HOW TO COMPLETE THIS TASK:
Starting at the first line of the data below, write out each line exactly until you reach the line containing "their courses on", and include that line too.

[Dataset items]
== Segment start ==
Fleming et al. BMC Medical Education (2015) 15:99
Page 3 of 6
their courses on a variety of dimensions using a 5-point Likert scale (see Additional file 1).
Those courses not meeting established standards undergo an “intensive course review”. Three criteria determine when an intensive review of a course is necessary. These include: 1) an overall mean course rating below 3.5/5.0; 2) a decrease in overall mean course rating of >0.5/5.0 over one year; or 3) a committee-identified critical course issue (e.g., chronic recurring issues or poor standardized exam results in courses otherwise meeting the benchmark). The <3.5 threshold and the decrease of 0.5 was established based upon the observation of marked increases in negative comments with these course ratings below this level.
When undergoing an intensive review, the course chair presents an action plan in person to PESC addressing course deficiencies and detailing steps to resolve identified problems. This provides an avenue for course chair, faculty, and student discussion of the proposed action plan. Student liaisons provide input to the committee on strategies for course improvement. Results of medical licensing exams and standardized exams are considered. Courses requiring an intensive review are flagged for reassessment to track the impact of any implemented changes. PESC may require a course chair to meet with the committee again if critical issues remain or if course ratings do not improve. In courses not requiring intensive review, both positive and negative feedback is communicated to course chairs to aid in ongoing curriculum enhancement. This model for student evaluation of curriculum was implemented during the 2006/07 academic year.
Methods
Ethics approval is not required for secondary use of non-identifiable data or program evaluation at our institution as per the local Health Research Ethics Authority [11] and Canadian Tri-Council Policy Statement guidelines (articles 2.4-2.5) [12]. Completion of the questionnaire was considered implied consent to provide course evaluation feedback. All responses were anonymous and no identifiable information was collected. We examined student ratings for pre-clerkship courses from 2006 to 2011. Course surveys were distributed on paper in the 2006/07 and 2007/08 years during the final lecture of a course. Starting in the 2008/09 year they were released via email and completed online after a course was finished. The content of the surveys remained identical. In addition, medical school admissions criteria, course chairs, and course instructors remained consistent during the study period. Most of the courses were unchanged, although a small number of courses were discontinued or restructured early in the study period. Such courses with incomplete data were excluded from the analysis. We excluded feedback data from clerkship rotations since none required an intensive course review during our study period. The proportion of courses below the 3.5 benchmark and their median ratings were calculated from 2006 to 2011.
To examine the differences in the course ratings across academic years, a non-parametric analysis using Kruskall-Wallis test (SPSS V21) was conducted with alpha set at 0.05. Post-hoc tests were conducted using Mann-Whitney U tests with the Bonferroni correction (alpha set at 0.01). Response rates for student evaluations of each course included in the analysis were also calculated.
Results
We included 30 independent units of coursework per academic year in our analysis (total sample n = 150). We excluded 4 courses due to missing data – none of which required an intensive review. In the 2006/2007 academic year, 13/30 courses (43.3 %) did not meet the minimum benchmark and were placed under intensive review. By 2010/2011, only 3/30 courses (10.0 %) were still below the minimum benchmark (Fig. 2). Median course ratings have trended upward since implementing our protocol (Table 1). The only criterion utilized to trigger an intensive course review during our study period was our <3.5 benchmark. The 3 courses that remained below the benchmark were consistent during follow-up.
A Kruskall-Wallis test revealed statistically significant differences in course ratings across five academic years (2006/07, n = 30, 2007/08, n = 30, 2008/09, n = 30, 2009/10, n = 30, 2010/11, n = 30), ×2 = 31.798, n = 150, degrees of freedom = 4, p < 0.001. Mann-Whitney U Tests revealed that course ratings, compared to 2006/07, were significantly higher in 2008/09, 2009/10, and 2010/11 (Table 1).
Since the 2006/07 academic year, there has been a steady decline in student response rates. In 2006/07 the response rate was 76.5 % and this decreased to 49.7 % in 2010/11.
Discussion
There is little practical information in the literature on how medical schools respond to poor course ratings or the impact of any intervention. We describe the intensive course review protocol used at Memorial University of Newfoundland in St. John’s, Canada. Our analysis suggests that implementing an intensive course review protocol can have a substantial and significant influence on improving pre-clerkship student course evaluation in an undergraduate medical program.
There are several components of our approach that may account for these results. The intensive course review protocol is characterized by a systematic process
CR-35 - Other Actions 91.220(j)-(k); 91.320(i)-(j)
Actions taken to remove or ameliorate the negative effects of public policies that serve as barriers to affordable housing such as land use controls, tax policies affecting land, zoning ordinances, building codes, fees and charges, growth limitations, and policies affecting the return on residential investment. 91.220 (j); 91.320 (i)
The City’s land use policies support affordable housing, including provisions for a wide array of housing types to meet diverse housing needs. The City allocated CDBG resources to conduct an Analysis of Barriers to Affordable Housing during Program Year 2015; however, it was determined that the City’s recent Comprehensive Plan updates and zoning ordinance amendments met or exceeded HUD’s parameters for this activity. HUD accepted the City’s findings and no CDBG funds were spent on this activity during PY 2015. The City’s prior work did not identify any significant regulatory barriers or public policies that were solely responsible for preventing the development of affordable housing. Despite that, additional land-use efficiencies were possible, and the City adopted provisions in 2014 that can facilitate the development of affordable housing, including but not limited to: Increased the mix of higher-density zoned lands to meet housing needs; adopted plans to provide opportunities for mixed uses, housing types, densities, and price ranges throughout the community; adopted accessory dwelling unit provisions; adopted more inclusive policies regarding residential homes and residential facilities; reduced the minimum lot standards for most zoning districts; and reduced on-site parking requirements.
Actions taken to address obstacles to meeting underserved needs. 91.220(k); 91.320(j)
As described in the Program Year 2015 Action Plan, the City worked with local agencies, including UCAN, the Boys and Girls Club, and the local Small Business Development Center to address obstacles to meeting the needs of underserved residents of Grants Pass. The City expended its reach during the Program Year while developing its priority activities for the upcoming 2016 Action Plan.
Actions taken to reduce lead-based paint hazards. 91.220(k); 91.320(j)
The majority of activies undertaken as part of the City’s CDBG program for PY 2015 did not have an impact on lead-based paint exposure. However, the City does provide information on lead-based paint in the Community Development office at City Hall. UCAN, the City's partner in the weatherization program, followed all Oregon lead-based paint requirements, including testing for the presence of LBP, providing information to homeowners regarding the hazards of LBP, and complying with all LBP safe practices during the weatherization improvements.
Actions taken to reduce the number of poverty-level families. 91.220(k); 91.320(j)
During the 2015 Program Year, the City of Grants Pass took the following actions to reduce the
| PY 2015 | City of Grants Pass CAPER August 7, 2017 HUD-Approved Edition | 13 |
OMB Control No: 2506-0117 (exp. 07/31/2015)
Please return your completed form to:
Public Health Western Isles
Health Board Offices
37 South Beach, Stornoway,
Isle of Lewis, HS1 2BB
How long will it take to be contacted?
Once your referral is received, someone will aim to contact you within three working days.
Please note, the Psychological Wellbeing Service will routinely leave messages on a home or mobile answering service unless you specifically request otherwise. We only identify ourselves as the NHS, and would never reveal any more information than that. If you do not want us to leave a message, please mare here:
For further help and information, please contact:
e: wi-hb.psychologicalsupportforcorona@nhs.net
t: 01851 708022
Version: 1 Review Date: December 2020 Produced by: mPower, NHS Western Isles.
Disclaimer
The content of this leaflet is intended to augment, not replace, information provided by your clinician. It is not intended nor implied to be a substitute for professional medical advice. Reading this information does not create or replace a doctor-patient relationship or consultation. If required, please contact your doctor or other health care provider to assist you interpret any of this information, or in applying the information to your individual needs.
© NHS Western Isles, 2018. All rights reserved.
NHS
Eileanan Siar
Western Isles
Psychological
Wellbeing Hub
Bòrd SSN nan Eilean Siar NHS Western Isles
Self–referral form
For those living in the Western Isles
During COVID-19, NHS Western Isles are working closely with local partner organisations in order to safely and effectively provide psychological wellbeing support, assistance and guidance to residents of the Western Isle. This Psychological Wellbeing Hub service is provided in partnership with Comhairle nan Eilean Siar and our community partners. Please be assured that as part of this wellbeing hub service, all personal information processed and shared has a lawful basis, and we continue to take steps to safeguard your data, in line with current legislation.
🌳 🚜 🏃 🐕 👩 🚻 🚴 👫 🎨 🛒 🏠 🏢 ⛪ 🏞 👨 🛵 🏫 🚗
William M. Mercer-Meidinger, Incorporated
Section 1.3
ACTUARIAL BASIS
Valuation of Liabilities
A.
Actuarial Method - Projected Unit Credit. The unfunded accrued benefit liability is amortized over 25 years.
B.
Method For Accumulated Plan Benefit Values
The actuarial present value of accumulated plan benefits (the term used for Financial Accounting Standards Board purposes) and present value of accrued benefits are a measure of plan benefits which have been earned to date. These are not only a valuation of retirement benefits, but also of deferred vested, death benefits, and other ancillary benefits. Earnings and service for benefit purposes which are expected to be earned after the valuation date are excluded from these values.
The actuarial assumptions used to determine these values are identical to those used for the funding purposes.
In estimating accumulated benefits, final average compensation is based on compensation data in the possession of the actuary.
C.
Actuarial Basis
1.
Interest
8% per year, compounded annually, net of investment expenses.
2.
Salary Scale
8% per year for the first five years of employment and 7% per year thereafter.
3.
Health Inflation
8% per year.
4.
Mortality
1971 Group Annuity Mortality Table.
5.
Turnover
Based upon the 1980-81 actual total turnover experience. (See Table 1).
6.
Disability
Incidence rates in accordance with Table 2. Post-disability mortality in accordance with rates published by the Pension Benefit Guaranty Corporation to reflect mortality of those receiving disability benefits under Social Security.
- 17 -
== Segment end ==
SOLUTION FOR THIS PROBLEM:
Fleming et al. BMC Medical Education (2015) 15:99
Page 3 of 6
their courses on a variety of dimensions using a 5-point Likert scale (see Additional file 1).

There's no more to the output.